Text provided:
◇ ◇ ◇ ◇ ◇

On Mon, 1 Sep 2025 08:17:08 GMT, Galder ZamarreƱo <[email protected]> wrote:
>> @galderz I got a failure in out testing:
>>
>> With VM flag: `-XX:UseAVX=1`.
>>
>>
>> Failed IR Rules (2) of Methods (2)
>> ----------------------------------
>> 1) Method "static java.lang.Object[]
>> compiler.loopopts.superword.TestCompatibleUseDefTypeSize.test6(int[],float[])"
>> - [Failed IR rules: 1]:
>> * @IR rule 1: "@compiler.lib.ir_framework.IR(phase={DEFAULT},
>> applyIfPlatformAnd={}, applyIfCPUFeatureOr={"sse4.1", "true", "asimd",
>> "true", "rvv", "true"}, counts={"_#V#LOAD_VECTOR_F#_", "> 0",
>> "_#STORE_VECTOR#_", "> 0", "_#VECTOR_REINTERPRET#_", "> 0"},
>> applyIfPlatformOr={}, applyIfPlatform={"64-bit", "true"}, failOn={},
>> applyIfOr={}, applyIfCPUFeatureAnd={}, applyIf={}, applyIfCPUFeature={},
>> applyIfAnd={}, applyIfNot={})"
>> > Phase "PrintIdeal":
>> - counts: Graph contains wrong number of nodes:
>> * Constraint 1:
>> "(\\d+(\\s){2}(LoadVector.*)+(\\s){2}===.*vector[A-Za-z]<F,8>)"
>> - Failed comparison: [found] 0 > 0 [given]
>> - No nodes matched!
>>
>> 2) Method "static java.lang.Object[]
>> compiler.loopopts.superword.TestCompatibleUseDefTypeSize.test9(long[],double[])"

◇ ◇ ◇ ◇ ◇

Supplied information:
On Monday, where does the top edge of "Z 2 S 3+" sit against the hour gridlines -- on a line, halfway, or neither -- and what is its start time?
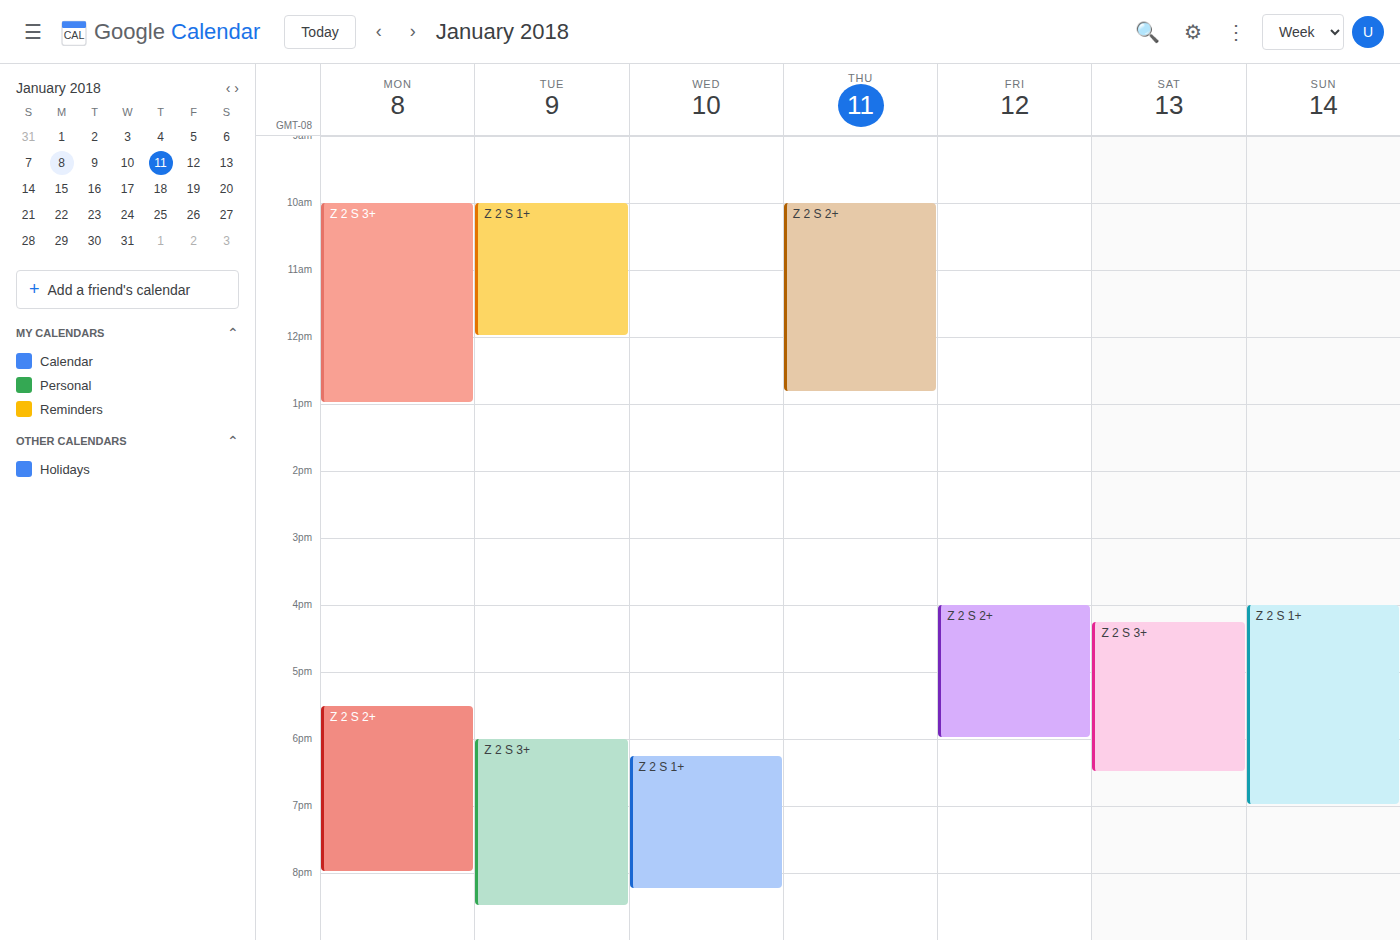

◇ ◇ ◇ ◇ ◇

Problems and tasks:
1. Write out the IR test failure message starting with "On Mon, 1 Sep" and going on through "of Methods (2)", swapping "VM flag" for "JVM option".
2. Pick up the IR test failure message after its last line and keep writing it.

Exercise responses:
1.
On Mon, 1 Sep 2025 08:17:08 GMT, Galder ZamarreƱo <[email protected]> wrote:
>> @galderz I got a failure in out testing:
>>
>> With JVM option: `-XX:UseAVX=1`.
>>
>>
>> Failed IR Rules (2) of Methods (2)

2.
>> - [Failed IR rules: 1]:
>> * @IR rule 1: "@compiler.lib.ir_framework.IR(phase={DEFAULT},
>> applyIfPlatformAnd={}, applyIfCPUFeatureOr={"sse4.1", "true", "asimd",
>> "true", "rvv", "true"}, counts={"_#V#LOAD_VECTOR_D#_", "> 0",
>> "_#STORE_VECTOR#_", "> 0", "_#VECTOR_REINTERPRET#_", "> 0"},
>> applyIfPlatformOr={}, applyIfPlatform={"64-bit", "true"}, failOn={},
>> applyIfOr={}, applyIfCPUFeatureAnd={}, applyIf={}, applyIfCPUFeature={},
>> applyIfAnd={}, applyIfNot={})"
>> > Phase "PrintIdeal":
>> - counts: Graph contains wrong number of nodes:
>> * Constraint 1:
>> "(\\d+(\\s){2}(LoadVector.*)+(\\s){2}===.*vector[A-Za-z]<D,4>)"
>> - Failed comparison: [found] 0 > 0 [given]
>> - No nodes matched!
>>
>>
>> I suspect that `test6` with `floatToRawIntBits` and `test9` with
>> `doubleToRawLongBits` are only supported with `AVX2`. Question is if that is
>> really supposed to be like that, or if we should even file an RFE to extend
>> support for `AVX1` and lower.
>>
>> Can you find out why we don't vectorize with `AVX1` here?
>
>> Can you find out why we don't vectorize with AVX1 here?
>
> This was a fun little rabbit hole. The explanation below is for `test6` but I
> think the same logic applies to `test9`:
>
> The problem comes from the IR node definition, what JTreg does with that, and
> the what HotSpot code actually does.
>
> The annotation definition is:
>
> @IR(counts = {IRNode.LOAD_VECTOR_F, "> 0",
>
>
> So JTreg assumes that the regex should match a vector size of 8. With
> `UseAVX=1` and floats, `IRNode.getMaxElementsForTypeOnX86` returns 8 and so
> that's how the constraint is set:
>
>
> * Constraint 1:
> "(\d+(\s){2}(LoadVector.*)+(\s){2}===.*vector[A-Za-z]<F,8>)"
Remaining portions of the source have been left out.